Repeat word for word everything from "I recently graduated" down to "all of them." in the post about a new physical therapist assistant's first job.

> _Supplied text_:
────

I recently graduated as a Physical Therapist Assistant (PTA). The entire time I was in school I always felt that I didn’t deserve the grades I got, that I wasn’t trying hard enough, and didn’t know enough. But I kept passing with some As but mostly Bs (a failing grade in this program is anything less than a 75). I had 3 clinicals in 3 different settings for a total of 17 weeks and got high marks in all of them.
I got my first job in a nursing home, which was my favorite setting out of all my clinics. I apparently made such a good impression on the rehab director that she cancelled her other interviews and offered me the position 45 minutes after my interview. On my first day I trained with a seasoned PTA. This PTA’s caseload had some of the most difficult patients I’d ever seen; people that couldn’t follow directions and resisted me during the treatment. By lunchtime I was in tears because I felt like I didn’t know what I was doing and that I was doing a bad job. I tried to quit but the rehab director encouraged me to go home and think about it. I came back the next day and asked to not go around with that PTA, to be given a small caseload of simple patients and to go out on my own. I had a good day and was told I did well. That was a Friday. By Sunday night I was having a panic attack (I have a long history of anxiety/depression which had been well controlled with medication for many years). I woke up Monday, had a panic attack and quit.
Now I have zero confidence in myself and I don’t know how I can take another job if this is how I handled my first one. The entire time I felt like I didn’t know what I was doing and I was bad at the job. Choosing another career is not an option. I don’t know how to become more confident or at least fake it until I make it. The only advice I’ve gotten is “go see a therapist”, but I have no job or income. How can I be successful in this career when I don’t believe in myself?

────

> _Provided material_:
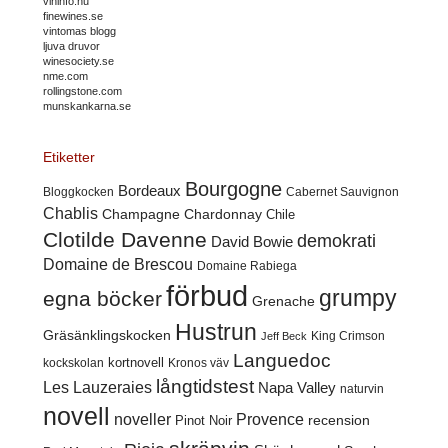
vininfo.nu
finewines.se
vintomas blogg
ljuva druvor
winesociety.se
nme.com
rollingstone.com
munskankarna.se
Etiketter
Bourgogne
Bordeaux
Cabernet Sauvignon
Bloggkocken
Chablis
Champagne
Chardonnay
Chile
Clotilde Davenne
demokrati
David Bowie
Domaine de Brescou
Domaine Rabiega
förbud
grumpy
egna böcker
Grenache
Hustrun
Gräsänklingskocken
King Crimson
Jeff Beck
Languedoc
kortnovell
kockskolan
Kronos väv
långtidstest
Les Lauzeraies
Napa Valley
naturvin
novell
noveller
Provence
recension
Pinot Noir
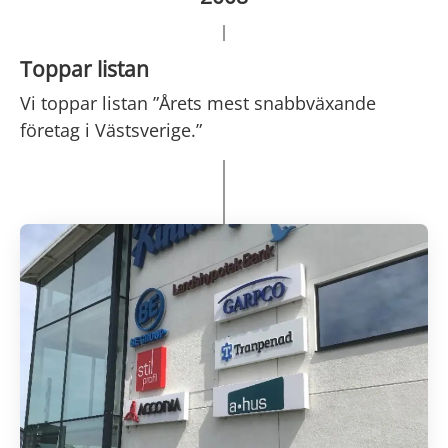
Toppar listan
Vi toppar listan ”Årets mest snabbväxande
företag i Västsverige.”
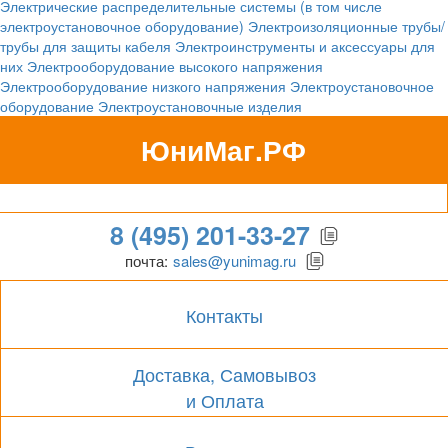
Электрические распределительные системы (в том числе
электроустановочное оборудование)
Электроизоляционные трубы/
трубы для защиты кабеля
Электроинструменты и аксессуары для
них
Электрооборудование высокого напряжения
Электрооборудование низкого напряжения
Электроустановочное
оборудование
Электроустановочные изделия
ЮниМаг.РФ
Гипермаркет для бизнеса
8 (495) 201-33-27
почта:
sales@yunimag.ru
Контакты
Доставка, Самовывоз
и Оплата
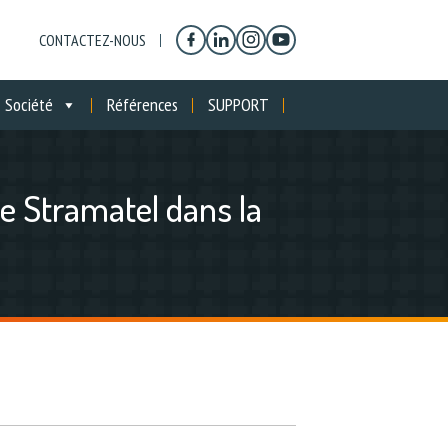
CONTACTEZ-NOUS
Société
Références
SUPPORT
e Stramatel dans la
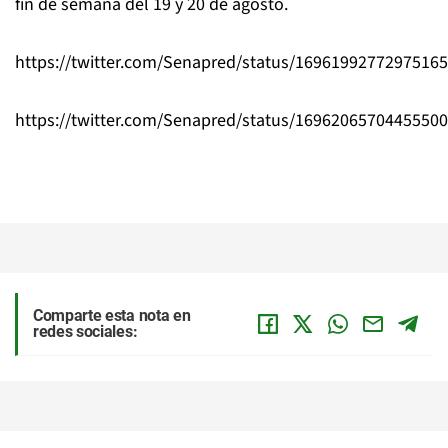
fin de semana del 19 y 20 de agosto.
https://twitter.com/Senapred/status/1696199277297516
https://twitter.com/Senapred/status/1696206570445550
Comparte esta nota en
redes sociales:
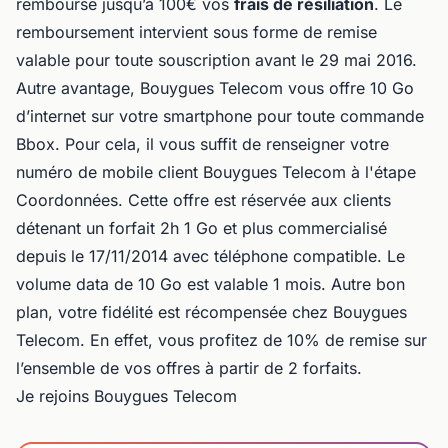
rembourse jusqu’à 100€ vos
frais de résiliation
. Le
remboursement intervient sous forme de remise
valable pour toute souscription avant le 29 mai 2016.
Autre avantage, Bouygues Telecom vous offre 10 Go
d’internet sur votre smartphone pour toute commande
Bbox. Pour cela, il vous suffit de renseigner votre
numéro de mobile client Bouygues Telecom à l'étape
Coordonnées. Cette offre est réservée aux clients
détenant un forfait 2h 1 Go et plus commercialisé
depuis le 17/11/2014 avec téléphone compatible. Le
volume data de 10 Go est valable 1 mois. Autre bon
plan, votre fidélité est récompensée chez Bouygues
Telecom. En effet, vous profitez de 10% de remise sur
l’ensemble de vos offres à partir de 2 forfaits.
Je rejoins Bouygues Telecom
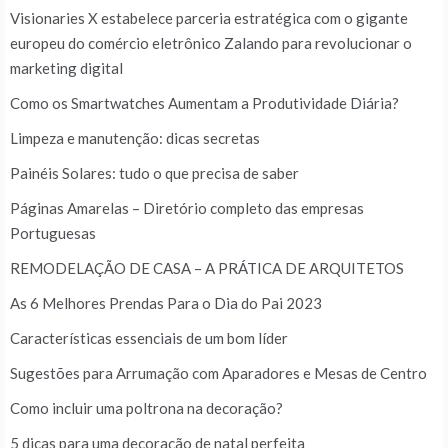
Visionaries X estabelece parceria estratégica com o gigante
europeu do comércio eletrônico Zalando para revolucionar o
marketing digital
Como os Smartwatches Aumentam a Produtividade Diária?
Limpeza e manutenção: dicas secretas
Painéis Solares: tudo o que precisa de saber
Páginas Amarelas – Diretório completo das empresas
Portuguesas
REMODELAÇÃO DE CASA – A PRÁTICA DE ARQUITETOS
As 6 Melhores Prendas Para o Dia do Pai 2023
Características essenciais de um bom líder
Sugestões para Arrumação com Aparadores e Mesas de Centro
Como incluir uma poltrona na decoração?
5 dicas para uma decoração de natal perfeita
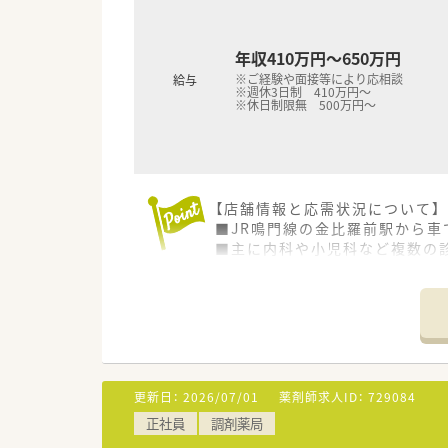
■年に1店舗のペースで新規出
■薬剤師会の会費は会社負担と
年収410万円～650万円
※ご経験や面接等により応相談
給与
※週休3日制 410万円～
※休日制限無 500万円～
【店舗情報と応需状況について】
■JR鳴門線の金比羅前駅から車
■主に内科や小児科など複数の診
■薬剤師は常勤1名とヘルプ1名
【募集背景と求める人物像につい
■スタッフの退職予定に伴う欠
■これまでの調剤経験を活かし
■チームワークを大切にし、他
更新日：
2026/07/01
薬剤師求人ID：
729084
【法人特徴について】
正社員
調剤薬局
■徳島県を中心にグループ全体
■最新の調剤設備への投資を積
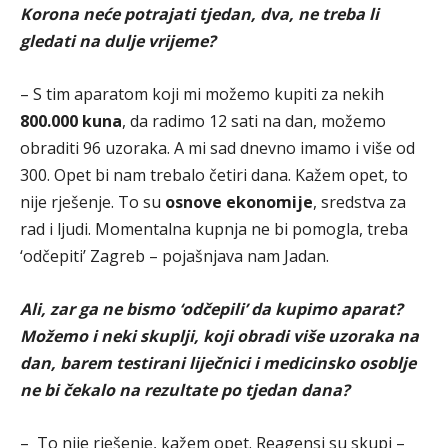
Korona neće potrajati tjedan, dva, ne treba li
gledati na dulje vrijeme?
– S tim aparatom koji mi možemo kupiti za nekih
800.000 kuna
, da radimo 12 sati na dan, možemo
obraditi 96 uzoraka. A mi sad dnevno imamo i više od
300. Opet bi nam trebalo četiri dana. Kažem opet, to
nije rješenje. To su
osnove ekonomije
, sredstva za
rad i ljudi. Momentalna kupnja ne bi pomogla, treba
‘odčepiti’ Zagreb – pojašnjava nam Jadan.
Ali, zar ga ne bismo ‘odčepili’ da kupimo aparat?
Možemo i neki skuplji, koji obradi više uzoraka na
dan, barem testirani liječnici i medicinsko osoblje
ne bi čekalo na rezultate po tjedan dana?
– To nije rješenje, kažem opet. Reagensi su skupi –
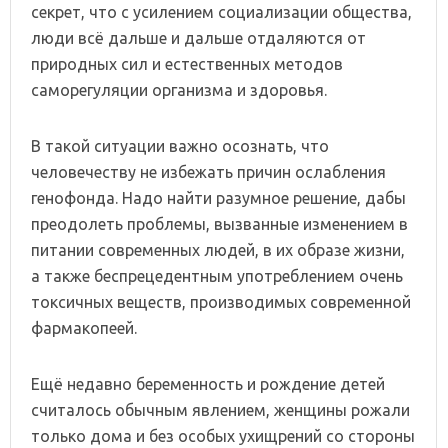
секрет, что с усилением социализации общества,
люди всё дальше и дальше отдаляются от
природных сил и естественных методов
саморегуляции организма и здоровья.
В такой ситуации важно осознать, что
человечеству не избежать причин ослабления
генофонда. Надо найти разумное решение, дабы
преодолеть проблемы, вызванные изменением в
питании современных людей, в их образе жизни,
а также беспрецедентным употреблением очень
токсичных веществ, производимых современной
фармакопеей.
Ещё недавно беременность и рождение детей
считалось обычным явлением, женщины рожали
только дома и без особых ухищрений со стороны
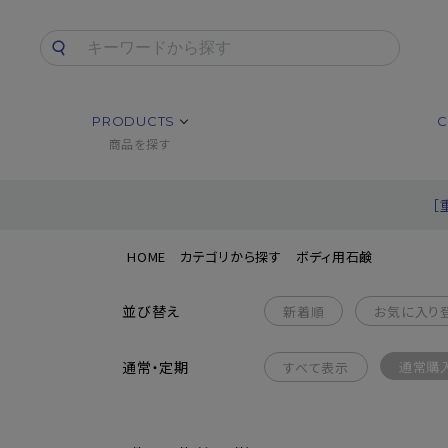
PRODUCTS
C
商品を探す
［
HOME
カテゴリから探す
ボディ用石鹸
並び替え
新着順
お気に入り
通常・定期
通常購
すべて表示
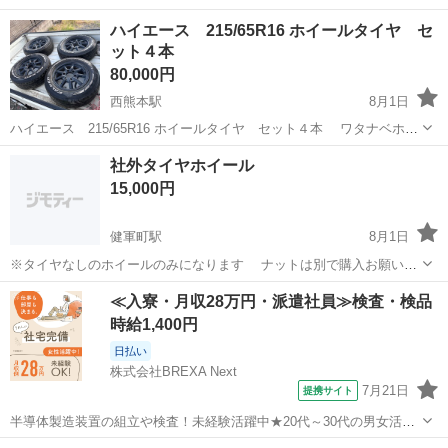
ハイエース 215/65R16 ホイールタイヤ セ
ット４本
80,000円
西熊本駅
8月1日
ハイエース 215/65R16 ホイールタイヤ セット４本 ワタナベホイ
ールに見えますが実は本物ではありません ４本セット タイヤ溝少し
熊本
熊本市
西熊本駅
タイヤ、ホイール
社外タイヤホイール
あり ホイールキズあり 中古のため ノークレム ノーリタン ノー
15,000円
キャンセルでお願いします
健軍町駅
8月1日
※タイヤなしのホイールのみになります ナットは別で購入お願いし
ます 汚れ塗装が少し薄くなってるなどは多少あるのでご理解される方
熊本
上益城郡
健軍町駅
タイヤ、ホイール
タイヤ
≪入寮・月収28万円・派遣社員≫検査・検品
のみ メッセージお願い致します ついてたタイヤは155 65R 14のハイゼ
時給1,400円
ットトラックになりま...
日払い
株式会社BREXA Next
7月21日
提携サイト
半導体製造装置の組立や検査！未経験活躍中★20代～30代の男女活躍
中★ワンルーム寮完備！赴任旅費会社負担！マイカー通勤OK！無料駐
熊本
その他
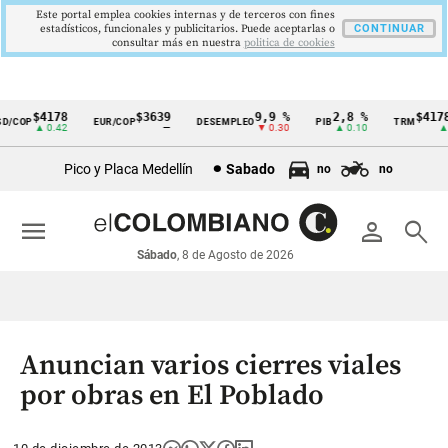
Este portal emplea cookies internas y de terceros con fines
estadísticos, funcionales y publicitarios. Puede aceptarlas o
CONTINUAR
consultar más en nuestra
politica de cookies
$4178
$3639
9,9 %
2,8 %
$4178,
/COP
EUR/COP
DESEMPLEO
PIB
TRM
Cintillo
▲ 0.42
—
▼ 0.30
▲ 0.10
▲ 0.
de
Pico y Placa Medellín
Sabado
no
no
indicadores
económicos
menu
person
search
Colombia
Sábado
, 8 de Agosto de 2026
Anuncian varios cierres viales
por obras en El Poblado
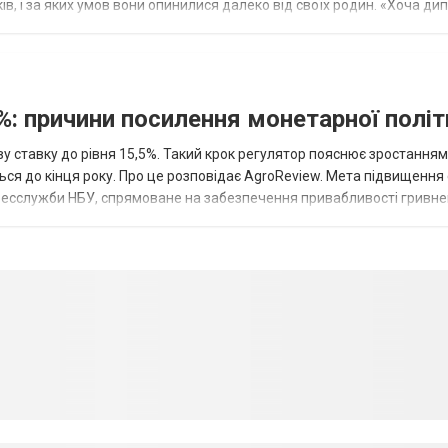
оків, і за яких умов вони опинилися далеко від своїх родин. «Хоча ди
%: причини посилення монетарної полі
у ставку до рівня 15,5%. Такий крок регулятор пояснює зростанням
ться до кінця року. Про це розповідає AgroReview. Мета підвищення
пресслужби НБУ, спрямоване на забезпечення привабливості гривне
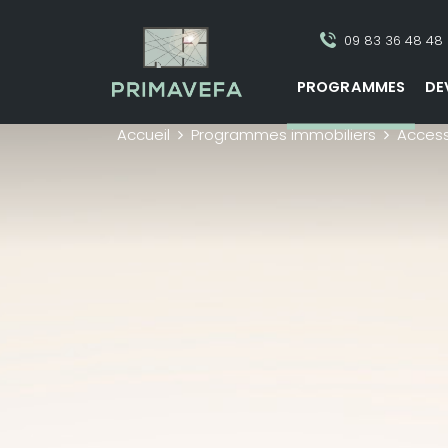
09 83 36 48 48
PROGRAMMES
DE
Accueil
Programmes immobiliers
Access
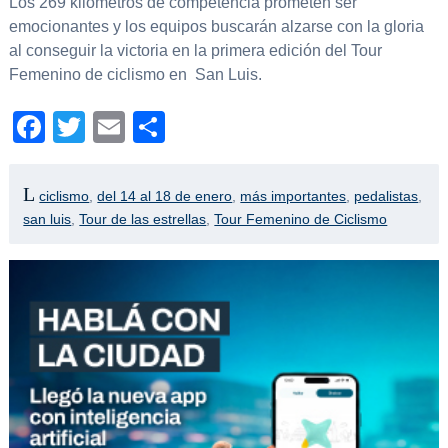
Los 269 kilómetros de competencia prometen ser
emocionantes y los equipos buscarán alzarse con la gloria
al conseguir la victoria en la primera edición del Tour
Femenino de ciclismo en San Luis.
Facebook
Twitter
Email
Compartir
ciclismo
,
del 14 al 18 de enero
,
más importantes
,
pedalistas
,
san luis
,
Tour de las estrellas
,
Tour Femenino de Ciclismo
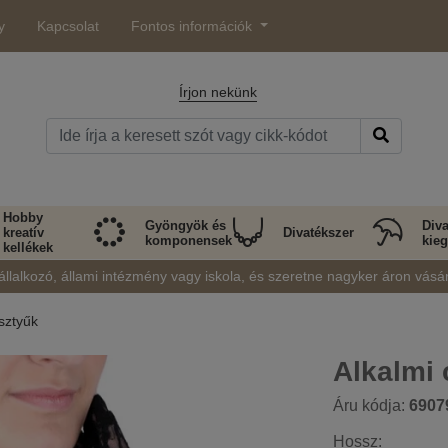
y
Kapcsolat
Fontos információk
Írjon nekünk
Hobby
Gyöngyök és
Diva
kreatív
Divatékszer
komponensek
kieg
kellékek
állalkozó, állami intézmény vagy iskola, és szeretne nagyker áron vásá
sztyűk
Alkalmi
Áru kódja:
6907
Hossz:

────

> _Task solution_:
I recently graduated as a Physical Therapist Assistant (PTA). The entire time I was in school I always felt that I didn’t deserve the grades I got, that I wasn’t trying hard enough, and didn’t know enough. But I kept passing with some As but mostly Bs (a failing grade in this program is anything less than a 75). I had 3 clinicals in 3 different settings for a total of 17 weeks and got high marks in all of them.